Jacqueline Burton Sadler was the wife of Morton P. Sadler who, in 1909, in partnership with William T. McLeod, opened Crozet Hardware, the village’s first full-service establishment of its sort, located next door to the new Crozet Drug Store in the red brick Goodall Building on the hot corner of The Square.

Crozet’s commercial district made great strides in 1909, due in part to the late Abram Wayland’s savvy willingness to sell lots from his farm to incoming residents and prospective business owners. Among the most optimistic was the group of orchardists and businessmen who organized and chartered, in 1909, the Fruit Growers Cold Storage and Ice Manufacturing Company. On the former Eugene Mays lot, construction began on a three-story concrete block warehouse with a capacity of 8-10,000 barrels “to store a good part of the apple crop at home instead of sending to the cities to store. They will ship out then in refrigerating cars properly iced.”

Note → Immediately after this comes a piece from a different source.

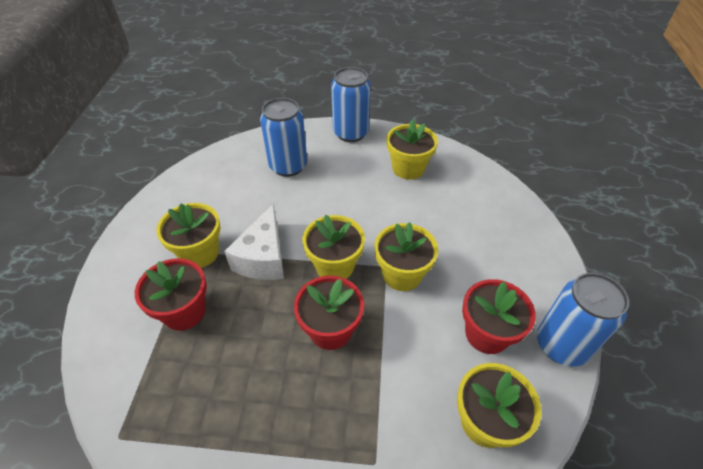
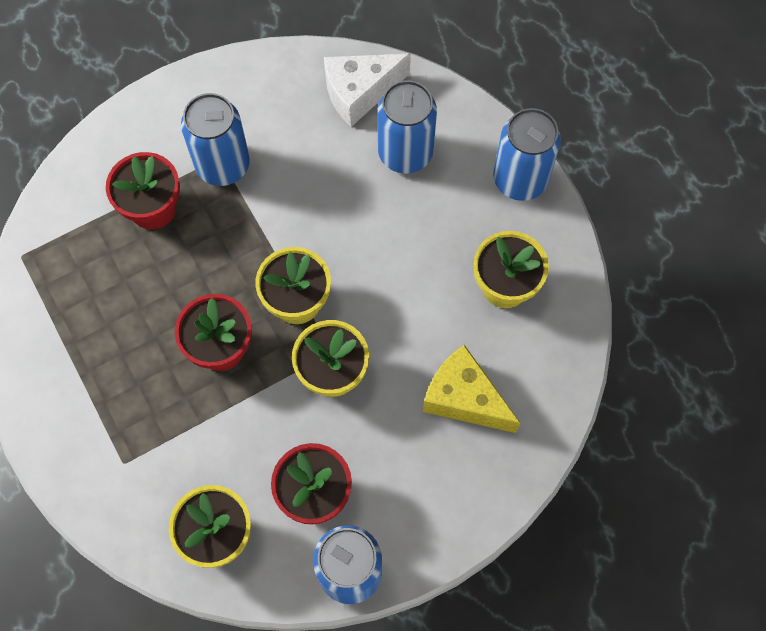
camera: 55 degrees right, 20 degrees up
(199, 253) = (223, 165): yellow flower pot -> blue can
(263, 258) = (259, 228): white cheese -> white cheese (360, 93)
(467, 220) = (464, 398): none -> yellow cheese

That project languished mid-stream and, in May 1910, the effort reorganized under the auspices of the Crozet Ice and Cold Storage Corporation. Principals in this group included Dr. William Fitzhugh Carter, Charles L. Wayland and W.F. Carter Jr. The project was completed by fall 1912.

In 1915 the Fruit Growers Ice and Cold Storage Corporation was chartered, and “one of the most modern reinforced concrete [six-story] warehouses was erected adjoining the original building.” Local fruit production continued to climb and demand soon outstripped even what the new behemoth could provide. By 1918, the Carter Corporation began yet another addition: a near-duplicate joined to the 1915 expansion.

It is hard to fathom today what this operation meant to Crozet: years of construction jobs, and year-round employment including multiple managers, clerical positions, warehousemen, and a 24/7 maintenance staff. Increased regional fruit production created more jobs for orchard workers, coopers and barrel factories, truck drivers, and maintenance personnel of all sorts.

Of equally great value were the additional services and benefits to the village of Crozet: the cold storage’s steam boilers burned coal, and a private rail siding kept a constant supply of fuel available for the plant and residential users; the plant’s dual electrical generators supplied electricity enough that a grid was set up to serve homes and businesses within the village limits. Streetlights were installed “which gave the town a decided metropolitan caste,” as described by the Daily Progress.

The plant’s ice production, needed for the refrigerated boxcars that transported the fruit, made the former dependence on uncertain frigid winters and underground storage of unsanitary ice from surface water a thing of the past. Clean water approved by the State Board of Health for the plant’s sanitary ice production was drawn from a 400’ deep well on the company’s property into a 50,000-gallon steel tank towering 150’ above the ground. Water mains were installed around the village, and the plant’s own water department kept the clean water flowing.

Jobs. Coal. Ice. Power. Water. Lights… until 1930, when the Virginia Public Service Company purchased the light and power rights for Crozet from then-owner of the cold storage Thomas Herbert. Aside from fighting for better roads, the good folks of Crozet, with a first-things-first, can-do attitude, showed that a community-minded progressive people could well supply its own needs—and then some!